**Texte retenu:**
X. X. – Dans la Loge Mary’s Chapel, il y a une boîte de tabliers de peau sans aucun dessin mis à la disposition de tous les frères qui arriveraient au dernier moment. Tous ces frères, indépendamment de leur grade, portent ce tablier de peau qui ressemble étrangement à ce qui est décrit là-dedans. Il est assez grand, assez rond et sans aucune gravure.
Roger Dachez – Et, d’ailleurs, c’est l’habitude aux États-Unis. Aux États-Unis où l’on n’est membre de la loge qu’au grade de Maître, on propose aux Apprentis des petits tabliers blancs et, pour les Maîtres, des petits tabliers blancs bordés de bleu et, c’est une certaine époque où ils étaient en peau, après en satin, après en tissu. Maintenant, l’efficacité américaine aidant, ils sont en textile non tissé, jetables, à usage unique… On arrive et on se sert dans une boîte et on met le tablier en textile non tissé à usage unique…
X. X. – J’ai vu, lors d’une tenue de « L’Équerre », il y a quelques semaines, un jeune visiteur qui a été initié aux trois grades au Japon. J’ai vu son tablier de Maître – blanc – en peau avec un rabat, avec une bavette et, sous la bavette en relevant : « Reçu le …, Passé le … Élevé le … ». Cela veut dire qu’il n’a que ce tablier et je n’ai pas réussi à comprendre à quel rite c’était : York peut-être ?
Roger Dachez – En fait, la Grande Loge du Japon a été créée par des Américains en 1945 et elle suit exactement le Rite d’York américain et c’était tellement américain qu’il a fallu attendre les années 1980 pour qu’il y ait un Grand Maître japonais. Au moins pendant les quarante premières années, le Grand Maître était Américain et c’était, bien entendu des militaires américains – de même que Mac Arthur avait gouverné le Japon pendant plusieurs années, les Américains avaient installé leurs bases – il y avait eu, à l’époque un article dans The Square qui s’appelait encore Masonic Square ; c’est un marqueur : c’est avant 1985 – et on voyait le premier Grand Maître japonais de la Grande Loge du Japon accosté de ses deux Grands Surveillants qui étaient des gaillards américains d’un mètre quatre-vingt-quinze – lui, évidemment, c’était un « grand Japonais » d’un mètre cinquante-cinq ; c’était un Grand Maître un peu petit ! Je pense que l’explication est là : ils ont les pratiques maçonniques des Américains.

[Entrées du jeu de données]

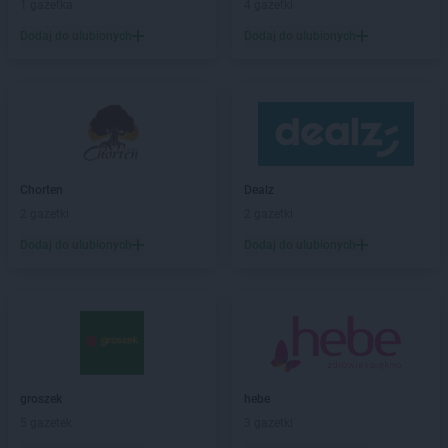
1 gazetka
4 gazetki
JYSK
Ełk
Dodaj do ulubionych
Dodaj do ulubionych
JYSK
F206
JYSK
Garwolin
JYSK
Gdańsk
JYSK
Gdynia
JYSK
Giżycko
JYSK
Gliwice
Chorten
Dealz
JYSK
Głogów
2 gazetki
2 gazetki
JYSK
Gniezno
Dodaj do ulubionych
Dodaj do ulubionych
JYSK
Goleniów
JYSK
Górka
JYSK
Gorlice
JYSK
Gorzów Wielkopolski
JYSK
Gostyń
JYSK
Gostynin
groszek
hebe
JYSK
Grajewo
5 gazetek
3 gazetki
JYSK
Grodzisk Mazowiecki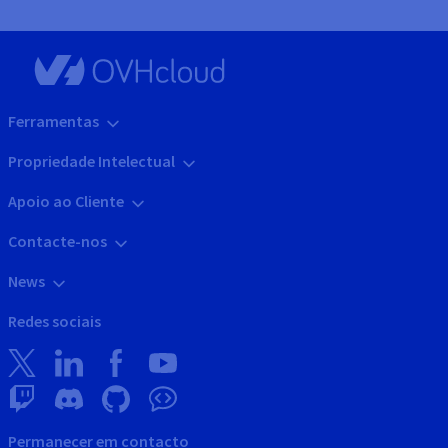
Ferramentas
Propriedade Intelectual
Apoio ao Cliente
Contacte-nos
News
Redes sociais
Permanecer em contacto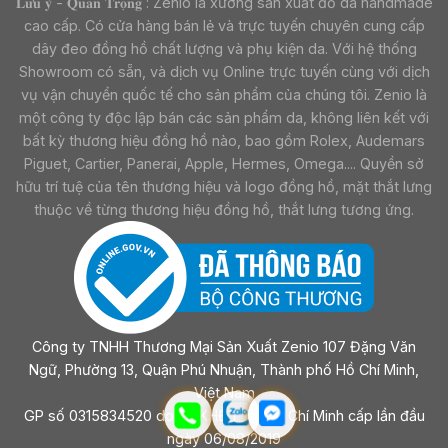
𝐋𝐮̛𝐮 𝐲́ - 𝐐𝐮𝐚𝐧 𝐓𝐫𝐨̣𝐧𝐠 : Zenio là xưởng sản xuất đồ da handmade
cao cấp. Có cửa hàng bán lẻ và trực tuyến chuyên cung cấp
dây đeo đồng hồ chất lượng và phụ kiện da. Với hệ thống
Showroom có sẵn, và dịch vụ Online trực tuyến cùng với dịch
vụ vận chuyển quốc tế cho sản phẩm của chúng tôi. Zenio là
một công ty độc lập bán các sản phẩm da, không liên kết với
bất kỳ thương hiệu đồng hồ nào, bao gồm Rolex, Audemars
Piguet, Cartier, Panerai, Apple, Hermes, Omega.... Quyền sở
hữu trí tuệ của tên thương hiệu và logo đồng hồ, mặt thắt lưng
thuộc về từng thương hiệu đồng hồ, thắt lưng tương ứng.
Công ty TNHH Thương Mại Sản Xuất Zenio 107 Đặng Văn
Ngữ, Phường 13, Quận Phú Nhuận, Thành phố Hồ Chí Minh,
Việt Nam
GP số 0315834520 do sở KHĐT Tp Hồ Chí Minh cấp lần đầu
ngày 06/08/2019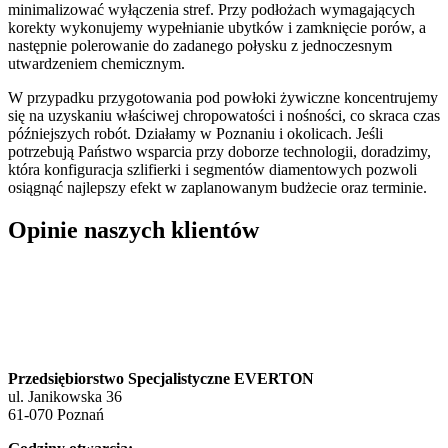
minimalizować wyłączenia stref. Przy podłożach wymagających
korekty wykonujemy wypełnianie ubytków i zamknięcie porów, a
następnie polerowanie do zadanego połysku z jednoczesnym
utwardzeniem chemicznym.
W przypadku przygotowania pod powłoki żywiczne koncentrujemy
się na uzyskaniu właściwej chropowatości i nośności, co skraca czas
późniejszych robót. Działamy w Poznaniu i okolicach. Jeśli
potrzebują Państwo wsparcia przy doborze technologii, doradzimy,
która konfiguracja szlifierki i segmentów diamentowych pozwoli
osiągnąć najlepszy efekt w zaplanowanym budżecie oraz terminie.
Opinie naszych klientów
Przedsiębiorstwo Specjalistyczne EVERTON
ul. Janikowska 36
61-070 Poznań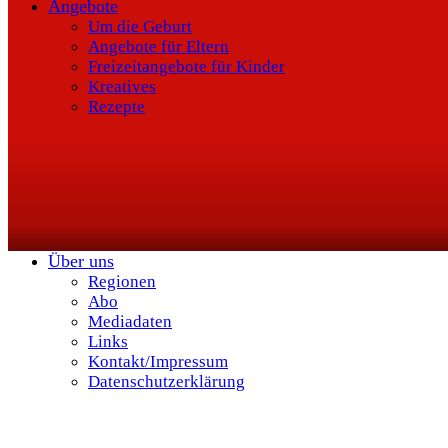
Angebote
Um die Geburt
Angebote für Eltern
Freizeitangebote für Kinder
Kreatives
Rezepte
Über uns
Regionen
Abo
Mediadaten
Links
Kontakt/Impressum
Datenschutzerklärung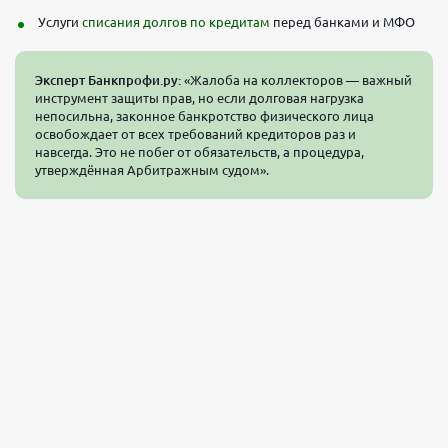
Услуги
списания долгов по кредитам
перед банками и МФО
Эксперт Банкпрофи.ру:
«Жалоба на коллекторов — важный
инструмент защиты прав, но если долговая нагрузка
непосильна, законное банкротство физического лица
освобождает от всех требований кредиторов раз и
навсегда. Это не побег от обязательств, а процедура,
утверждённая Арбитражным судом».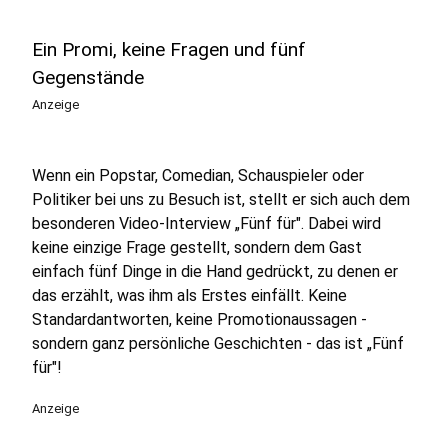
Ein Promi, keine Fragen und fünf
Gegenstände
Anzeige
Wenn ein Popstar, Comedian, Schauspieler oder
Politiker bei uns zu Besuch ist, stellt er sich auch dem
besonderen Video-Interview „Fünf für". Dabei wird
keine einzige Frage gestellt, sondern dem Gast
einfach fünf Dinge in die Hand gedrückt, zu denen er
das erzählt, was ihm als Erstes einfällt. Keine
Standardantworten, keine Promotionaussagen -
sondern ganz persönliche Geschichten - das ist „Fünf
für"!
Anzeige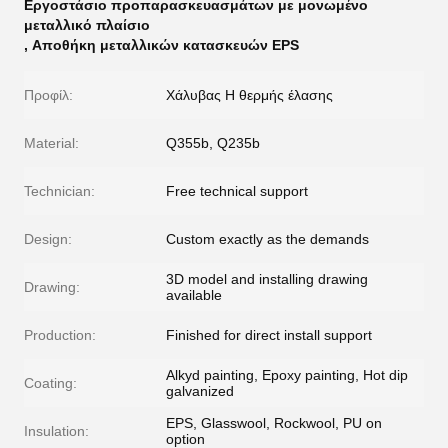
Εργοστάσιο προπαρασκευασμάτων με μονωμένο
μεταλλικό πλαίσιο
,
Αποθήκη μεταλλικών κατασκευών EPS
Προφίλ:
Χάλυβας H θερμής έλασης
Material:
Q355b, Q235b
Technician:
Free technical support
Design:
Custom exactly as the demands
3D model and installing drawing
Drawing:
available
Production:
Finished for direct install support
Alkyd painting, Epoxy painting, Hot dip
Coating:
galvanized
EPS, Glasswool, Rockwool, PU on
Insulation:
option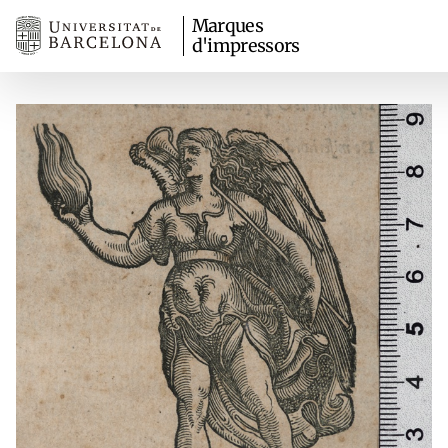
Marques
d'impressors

**Problème à traiter:** Recopie l'échange sur les tabliers maçonniques de « X. X. – Dans » à « sans aucune gravure. » en remplaçant « frères » par « membres ».

**Solution proposée:**
X. X. – Dans la Loge Mary’s Chapel, il y a une boîte de tabliers de peau sans aucun dessin mis à la disposition de tous les membres qui arriveraient au dernier moment. Tous ces membres, indépendamment de leur grade, portent ce tablier de peau qui ressemble étrangement à ce qui est décrit là-dedans. Il est assez grand, assez rond et sans aucune gravure.